Information Start Marker

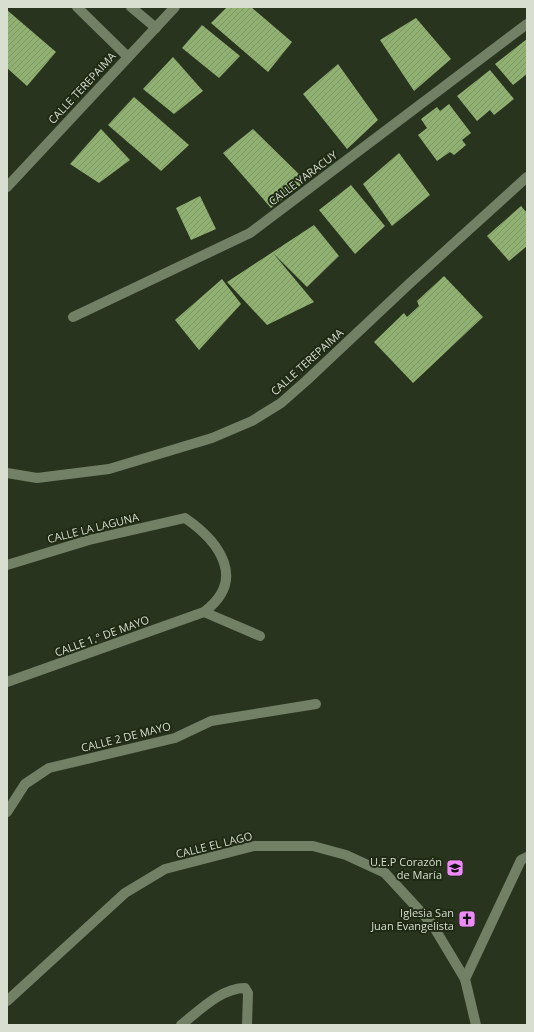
<svg xmlns="http://www.w3.org/2000/svg" width="534" height="1032" viewBox="0 0 534 1032" font-family="'Open Sans',sans-serif">
  <defs>
    <pattern id="building-hatch" width="6" height="6" patternUnits="userSpaceOnUse"><rect width="6" height="6" fill="#90b172"/><path d="M-1 1l2-2M0 6l6-6M5 7l2-2" fill="none" stroke="#7c9665"/></pattern>
  </defs>
  <rect width="100%" height="100%" fill="#29341e"/>
  <!-- building -->
  <g fill="url(#building-hatch)">
    <polygon points="227,7 251,7 292,42 268,72 211,23"/>
    <polygon points="7,10 56,52 27,86 7,68"/>
    <polygon points="416,18 451,59 414,91 380,40"/>
    <polygon points="202,25 240,56 219,78 182,48"/>
    <polygon points="527,39 527,74 513,85 495,64"/>
    <polygon points="173,57 203,91 174,114 143,89"/>
    <polygon points="338,64 378,120 347,149 303,94"/>
    <polygon points="490,70 514,99 494,115 490,110 477,121 457,96"/>
    <polygon points="134,97 189,145 161,171 108,125"/>
    <polygon points="449,104 471,133 462,140 466,145 454,155 450,152 437,161 418,135 427,128 421,119 437,107 440,111"/>
    <polygon points="101,129 130,160 99,183 70,164"/>
    <polygon points="253,129 306,181 271,208 223,153"/>
    <polygon points="399,153 430,195 392,226 363,184"/>
    <polygon points="351,185 385,226 355,254 319,210"/>
    <polygon points="200,196 216,229 191,240 176,208"/>
    <polygon points="521,206 527,213 527,246 509,261 487,236"/>
    <polygon points="314,225 339,256 307,287 273,253 314,302 267,325 227,282"/>
    <polygon points="444,276 483,317 413,383 374,342 404,313 407,317 419,306 417,301"/>
    <polygon points="222,279 241,304 199,350 175,320"/>
  </g>
  <g fill="none" stroke-linecap="round" stroke-linejoin="round">
    <!-- minor -->
    <g stroke="#728066" stroke-width="10">
      <polyline points="77,7 128,57"/>
      <polyline points="131,7 156,28"/>
      <polyline points="7,187 175,7"/>
      <polyline points="73,317 250,233 527,24"/>
      <polyline points="7,473 37,478 109,469 212,438 252,421 281,403 306,381 409,284 527,177"/>
      <path d="M7 565 89 540 185 518C220 542 247 580 204 612L260 636"/>
      <polyline points="7,682 204,612"/>
      <polyline points="7,812 25,784 49,768 175,738 211,721 316,704"/>
      <polyline points="7,1001 125,893 165,869 254,846 313,846 346,855 385,873 432,924 465,979"/>
      <path d="M181 1025C199 1011 221 988 245 988L248 993 247 1025"/>
      <polyline points="476,1025 465,979 521,860 527,857"/>
    </g>
  </g>
  <!-- icons -->
  <defs>
    <g id="school-square" transform="scale(0.9)"><rect x="-9" y="-9" width="18" height="18" rx="4" fill="#ee8bf8" stroke="#1f2a14"/><path d="M0-5L7-2L0 1L-7-2ZM-4 1L0 2.5L4 1V4Q0 6-4 4Z" fill="#111"/></g>
    <g id="church-square" transform="scale(0.9)"><rect x="-9" y="-9" width="18" height="18" rx="4" fill="#ee8bf8" stroke="#1f2a14"/><path d="M-1.2-6h2.4v3.5h3.3v2.4h-3.3V6h-2.4V-.1h-3.3v-2.4h3.3Z" fill="#111"/></g>
  </defs>
  <g fill-rule="evenodd">
    <use href="#school-square" x="455" y="868"/>
    <use href="#church-square" x="467" y="919"/>
  </g>
  <g text-anchor="middle" stroke-width="4" stroke-linejoin="round" paint-order="stroke">
    <!-- street labels -->
    <g font-size="11" fill="#d8dfd1" stroke="#1f2a14">
      <text transform="translate(82 88) rotate(-47)" y="4">CALLE TEREPAIMA</text>
      <text transform="translate(303 178) rotate(-37)" y="4">CALLE YARACUY</text>
      <text transform="translate(307 362) rotate(-42)" y="4">CALLE TEREPAIMA</text>
      <text transform="translate(93 528) rotate(-14)" y="4">CALLE LA LAGUNA</text>
      <text transform="translate(102 636) rotate(-20)" y="4">CALLE 1.° DE MAYO</text>
      <text transform="translate(126 737) rotate(-14)" y="4">CALLE 2 DE MAYO</text>
      <text transform="translate(214 845) rotate(-14)" y="4">CALLE EL LAGO</text>
    </g>
    <!-- poi labels -->
    <g font-size="11" fill="#d8dfd1" stroke="#1f2a14" text-anchor="end">
      <text x="442" y="866">U.E.P Corazón<tspan x="442" dy="13">de María</tspan></text>
      <text x="454" y="917">Iglesia San<tspan x="454" dy="13">Juan Evangelista</tspan></text>
    </g>
  </g>
  <!-- border -->
  <rect width="534" height="1032" fill="none" stroke="#d8dfd1" stroke-width="16"/>
</svg>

Information End Marker

* Exercise objective
Your answer should be only the number of lines in the entries above that hold the string "size".

* Reply to the exercise
2